**Supplied entries**
----
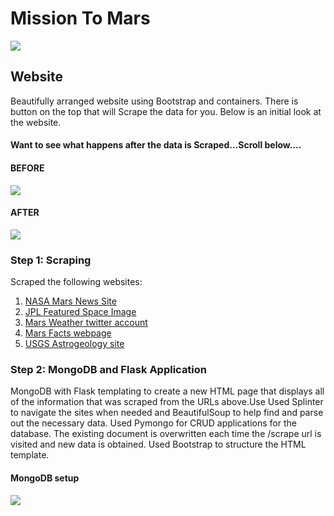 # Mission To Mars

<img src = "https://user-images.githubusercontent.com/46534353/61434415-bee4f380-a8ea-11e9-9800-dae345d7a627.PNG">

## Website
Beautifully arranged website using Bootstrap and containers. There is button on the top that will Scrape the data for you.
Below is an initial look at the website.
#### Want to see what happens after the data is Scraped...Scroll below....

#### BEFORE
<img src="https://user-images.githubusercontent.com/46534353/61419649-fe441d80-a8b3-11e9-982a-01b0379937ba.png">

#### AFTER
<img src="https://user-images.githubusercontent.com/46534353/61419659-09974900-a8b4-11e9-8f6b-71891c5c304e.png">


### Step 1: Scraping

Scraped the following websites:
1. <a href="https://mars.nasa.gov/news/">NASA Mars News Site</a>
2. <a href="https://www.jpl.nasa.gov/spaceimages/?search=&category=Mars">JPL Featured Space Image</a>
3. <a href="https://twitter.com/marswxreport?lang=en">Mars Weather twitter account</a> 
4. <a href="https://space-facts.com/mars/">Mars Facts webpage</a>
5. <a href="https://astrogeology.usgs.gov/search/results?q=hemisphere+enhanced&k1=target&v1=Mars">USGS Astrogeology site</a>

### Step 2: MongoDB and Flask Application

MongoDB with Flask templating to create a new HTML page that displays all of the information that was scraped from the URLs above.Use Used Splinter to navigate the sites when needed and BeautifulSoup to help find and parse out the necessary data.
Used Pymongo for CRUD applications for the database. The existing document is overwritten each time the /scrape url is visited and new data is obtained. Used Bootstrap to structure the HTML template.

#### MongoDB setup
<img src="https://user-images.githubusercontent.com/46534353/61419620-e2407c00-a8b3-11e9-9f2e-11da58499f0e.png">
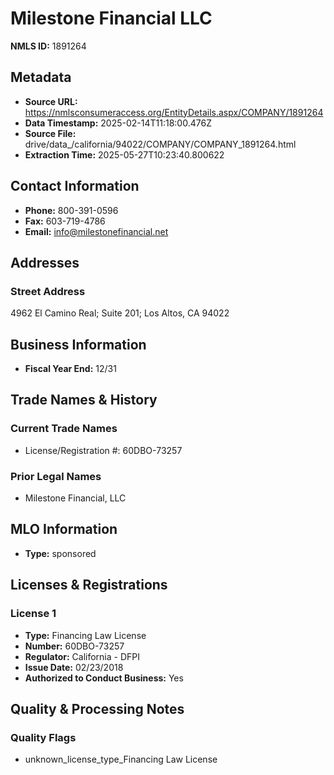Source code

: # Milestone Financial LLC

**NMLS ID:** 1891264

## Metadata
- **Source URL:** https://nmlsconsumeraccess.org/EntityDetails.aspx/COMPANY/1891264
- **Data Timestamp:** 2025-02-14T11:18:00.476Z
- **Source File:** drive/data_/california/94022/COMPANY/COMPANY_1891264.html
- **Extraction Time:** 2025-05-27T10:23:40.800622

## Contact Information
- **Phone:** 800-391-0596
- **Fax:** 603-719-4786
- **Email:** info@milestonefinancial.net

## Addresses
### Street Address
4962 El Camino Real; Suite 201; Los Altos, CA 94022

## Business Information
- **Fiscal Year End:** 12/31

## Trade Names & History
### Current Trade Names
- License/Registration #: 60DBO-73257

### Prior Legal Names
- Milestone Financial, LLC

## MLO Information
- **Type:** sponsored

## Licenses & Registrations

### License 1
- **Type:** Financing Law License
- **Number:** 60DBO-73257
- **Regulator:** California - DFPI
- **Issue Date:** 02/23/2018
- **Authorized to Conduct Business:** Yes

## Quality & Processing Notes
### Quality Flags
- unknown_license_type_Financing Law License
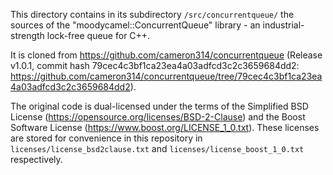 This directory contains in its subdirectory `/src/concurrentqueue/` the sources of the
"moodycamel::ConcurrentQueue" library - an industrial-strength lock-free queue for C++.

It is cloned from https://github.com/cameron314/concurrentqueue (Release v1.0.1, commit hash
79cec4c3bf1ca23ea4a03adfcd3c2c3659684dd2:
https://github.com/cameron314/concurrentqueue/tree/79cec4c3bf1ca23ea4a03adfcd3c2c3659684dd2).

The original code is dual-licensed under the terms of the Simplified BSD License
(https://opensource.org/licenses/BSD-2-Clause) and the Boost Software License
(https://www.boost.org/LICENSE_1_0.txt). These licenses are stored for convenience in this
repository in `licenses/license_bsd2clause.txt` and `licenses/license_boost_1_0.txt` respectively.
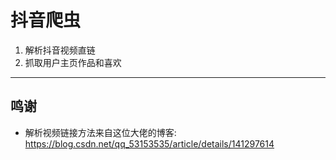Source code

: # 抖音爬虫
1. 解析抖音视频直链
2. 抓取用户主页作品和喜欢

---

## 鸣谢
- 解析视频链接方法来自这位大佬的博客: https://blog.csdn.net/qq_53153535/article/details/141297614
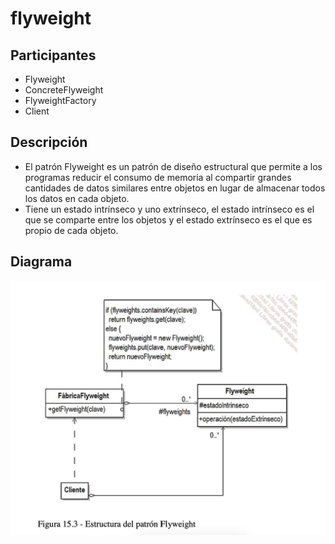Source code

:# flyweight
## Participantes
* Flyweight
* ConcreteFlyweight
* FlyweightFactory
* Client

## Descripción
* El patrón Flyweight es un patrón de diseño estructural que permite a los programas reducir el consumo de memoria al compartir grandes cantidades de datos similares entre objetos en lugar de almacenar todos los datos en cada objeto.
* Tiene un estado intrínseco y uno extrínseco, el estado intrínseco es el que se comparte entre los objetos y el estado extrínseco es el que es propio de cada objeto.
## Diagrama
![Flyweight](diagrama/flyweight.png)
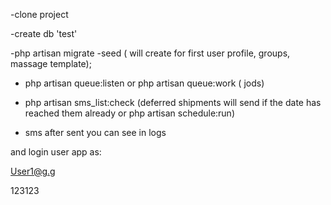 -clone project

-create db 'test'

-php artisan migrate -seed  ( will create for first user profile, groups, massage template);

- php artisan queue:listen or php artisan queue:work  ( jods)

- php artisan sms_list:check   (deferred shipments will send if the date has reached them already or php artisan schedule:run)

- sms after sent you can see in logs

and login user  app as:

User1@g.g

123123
----
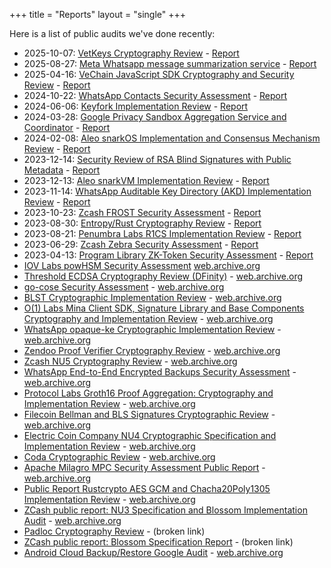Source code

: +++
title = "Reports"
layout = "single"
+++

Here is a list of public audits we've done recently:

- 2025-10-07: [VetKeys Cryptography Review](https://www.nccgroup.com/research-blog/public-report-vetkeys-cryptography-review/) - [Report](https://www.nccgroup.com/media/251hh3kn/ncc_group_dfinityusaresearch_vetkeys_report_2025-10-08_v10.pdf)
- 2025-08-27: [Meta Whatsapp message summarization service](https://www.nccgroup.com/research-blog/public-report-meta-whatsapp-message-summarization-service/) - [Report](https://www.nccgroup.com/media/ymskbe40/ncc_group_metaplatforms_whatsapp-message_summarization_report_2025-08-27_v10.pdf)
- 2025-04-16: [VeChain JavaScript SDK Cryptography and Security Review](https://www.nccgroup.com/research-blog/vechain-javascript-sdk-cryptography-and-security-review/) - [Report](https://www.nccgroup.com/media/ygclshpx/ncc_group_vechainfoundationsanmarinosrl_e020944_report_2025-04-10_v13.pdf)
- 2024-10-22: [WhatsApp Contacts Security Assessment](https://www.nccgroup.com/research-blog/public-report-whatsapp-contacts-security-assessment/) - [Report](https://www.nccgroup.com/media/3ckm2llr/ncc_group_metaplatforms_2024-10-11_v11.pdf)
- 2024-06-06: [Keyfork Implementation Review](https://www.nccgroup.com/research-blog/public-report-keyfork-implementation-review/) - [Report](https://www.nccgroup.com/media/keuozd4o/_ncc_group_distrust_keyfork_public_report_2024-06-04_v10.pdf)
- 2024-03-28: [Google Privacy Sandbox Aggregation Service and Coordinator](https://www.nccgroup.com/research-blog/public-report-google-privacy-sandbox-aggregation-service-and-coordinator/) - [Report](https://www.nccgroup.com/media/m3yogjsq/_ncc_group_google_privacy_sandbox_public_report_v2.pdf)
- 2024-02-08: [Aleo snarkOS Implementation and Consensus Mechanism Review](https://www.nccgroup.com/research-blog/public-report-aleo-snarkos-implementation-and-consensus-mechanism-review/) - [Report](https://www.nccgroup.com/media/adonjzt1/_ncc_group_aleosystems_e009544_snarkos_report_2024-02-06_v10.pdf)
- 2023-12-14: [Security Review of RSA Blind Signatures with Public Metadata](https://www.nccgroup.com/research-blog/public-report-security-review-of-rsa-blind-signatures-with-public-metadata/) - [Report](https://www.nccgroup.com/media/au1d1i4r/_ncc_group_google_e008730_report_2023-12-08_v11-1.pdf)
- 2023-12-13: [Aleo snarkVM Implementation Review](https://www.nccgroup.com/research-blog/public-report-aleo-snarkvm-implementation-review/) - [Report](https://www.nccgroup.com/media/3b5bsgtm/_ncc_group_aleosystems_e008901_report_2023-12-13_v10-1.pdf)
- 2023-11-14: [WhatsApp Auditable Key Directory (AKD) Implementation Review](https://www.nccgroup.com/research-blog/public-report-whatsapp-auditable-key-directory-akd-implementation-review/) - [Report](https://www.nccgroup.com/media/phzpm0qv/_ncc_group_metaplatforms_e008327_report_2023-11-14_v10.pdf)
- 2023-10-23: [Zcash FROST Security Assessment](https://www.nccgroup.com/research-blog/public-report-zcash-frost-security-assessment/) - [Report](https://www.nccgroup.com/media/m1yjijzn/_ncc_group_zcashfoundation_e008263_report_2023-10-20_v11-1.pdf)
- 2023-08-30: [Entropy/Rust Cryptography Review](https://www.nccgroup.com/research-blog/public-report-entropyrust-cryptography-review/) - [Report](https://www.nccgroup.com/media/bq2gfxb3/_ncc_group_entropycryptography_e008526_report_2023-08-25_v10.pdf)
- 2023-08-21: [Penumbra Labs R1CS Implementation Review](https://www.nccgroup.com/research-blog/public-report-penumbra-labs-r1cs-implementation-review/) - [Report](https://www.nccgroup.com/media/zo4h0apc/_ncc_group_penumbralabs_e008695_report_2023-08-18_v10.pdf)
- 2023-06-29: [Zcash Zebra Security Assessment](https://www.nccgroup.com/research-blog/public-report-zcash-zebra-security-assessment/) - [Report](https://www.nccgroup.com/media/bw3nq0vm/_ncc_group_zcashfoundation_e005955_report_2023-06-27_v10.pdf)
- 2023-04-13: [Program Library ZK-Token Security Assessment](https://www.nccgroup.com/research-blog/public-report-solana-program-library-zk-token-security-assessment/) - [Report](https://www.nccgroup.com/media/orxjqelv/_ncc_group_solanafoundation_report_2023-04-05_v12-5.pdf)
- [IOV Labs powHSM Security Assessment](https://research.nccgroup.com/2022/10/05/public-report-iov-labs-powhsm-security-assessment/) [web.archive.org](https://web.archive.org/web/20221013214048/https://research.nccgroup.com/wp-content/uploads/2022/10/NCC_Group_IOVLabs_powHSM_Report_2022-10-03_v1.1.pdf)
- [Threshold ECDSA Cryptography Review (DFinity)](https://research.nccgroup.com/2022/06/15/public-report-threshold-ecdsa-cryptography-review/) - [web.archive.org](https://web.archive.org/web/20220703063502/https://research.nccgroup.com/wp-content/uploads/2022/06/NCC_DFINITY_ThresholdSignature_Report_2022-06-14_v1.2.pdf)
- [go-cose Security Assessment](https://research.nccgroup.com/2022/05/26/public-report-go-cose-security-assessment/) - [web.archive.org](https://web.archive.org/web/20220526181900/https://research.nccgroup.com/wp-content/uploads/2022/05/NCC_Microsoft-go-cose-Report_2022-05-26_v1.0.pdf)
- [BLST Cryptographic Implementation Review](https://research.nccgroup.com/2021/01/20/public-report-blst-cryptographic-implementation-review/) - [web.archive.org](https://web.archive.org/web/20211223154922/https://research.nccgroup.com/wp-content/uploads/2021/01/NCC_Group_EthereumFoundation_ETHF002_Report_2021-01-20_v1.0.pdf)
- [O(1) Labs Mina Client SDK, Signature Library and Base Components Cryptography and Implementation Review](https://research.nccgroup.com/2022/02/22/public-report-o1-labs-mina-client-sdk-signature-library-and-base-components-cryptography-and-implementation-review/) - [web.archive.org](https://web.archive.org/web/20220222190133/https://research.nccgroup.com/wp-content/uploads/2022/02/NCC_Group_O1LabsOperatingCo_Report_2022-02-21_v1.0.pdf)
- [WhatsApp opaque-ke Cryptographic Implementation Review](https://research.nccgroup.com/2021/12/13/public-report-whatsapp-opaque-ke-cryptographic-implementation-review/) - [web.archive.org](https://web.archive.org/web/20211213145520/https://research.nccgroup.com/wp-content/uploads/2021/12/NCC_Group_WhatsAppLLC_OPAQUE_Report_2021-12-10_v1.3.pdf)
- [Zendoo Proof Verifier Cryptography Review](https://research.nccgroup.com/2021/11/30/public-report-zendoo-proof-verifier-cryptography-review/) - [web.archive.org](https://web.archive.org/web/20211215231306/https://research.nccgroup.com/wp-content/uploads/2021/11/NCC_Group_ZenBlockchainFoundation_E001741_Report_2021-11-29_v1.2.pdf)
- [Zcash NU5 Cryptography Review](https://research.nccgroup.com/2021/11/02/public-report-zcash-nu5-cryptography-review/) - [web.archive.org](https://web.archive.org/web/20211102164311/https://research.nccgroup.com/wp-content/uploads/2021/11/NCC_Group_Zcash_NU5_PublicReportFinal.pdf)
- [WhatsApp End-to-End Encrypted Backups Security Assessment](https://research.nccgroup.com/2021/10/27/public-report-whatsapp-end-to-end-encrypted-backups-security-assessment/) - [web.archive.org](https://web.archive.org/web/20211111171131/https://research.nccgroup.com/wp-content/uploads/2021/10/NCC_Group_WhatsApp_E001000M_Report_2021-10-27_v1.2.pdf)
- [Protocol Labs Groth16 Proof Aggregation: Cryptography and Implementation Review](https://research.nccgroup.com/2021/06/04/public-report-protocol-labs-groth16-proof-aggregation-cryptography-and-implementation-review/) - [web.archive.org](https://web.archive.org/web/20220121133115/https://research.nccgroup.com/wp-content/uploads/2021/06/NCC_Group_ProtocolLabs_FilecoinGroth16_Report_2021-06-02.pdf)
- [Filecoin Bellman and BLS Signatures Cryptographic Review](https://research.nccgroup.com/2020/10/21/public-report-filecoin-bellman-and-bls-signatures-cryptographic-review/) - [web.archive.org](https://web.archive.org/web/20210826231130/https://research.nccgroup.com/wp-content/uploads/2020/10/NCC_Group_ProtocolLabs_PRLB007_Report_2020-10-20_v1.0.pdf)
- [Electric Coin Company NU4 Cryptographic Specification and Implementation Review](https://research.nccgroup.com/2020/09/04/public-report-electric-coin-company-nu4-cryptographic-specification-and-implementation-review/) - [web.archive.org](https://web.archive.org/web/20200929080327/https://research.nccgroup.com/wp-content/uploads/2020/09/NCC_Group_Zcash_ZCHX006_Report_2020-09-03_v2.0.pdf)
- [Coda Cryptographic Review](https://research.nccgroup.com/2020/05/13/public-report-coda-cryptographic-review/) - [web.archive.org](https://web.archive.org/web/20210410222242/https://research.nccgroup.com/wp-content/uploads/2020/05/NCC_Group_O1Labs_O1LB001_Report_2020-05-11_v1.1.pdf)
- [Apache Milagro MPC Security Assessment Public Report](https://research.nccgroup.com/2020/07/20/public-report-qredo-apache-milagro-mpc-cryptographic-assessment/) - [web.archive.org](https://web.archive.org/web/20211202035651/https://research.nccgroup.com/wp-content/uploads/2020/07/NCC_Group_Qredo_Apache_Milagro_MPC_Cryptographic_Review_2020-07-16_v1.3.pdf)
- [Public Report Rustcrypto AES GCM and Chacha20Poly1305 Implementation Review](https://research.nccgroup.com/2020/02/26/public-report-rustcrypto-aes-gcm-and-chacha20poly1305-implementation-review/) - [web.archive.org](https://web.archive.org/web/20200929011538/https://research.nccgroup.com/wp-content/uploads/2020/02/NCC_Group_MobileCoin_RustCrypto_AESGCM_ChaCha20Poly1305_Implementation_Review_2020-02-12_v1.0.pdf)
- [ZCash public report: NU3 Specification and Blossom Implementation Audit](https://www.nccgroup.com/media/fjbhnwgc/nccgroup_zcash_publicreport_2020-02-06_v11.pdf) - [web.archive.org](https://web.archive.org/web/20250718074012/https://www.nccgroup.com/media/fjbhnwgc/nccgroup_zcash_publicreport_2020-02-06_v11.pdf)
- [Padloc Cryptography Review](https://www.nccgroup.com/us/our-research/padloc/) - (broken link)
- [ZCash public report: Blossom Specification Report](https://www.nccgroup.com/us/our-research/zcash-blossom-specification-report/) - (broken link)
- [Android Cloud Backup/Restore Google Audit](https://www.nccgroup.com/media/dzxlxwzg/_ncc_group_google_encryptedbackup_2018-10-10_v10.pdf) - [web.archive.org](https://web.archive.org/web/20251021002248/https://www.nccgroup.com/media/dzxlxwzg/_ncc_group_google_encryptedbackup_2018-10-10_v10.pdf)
----
**Task details**
Set down again, word for word, the stretch of records from the line with "- **Fiscal Year End:** 12/31" to the line with "- unknown_license_type_Financing Law License", both of those lines included.

**Answer for this exercise**
- **Fiscal Year End:** 12/31

## Trade Names & History
### Current Trade Names
- License/Registration #: 60DBO-73257

### Prior Legal Names
- Milestone Financial, LLC

## MLO Information
- **Type:** sponsored

## Licenses & Registrations

### License 1
- **Type:** Financing Law License
- **Number:** 60DBO-73257
- **Regulator:** California - DFPI
- **Issue Date:** 02/23/2018
- **Authorized to Conduct Business:** Yes

## Quality & Processing Notes
### Quality Flags
- unknown_license_type_Financing Law License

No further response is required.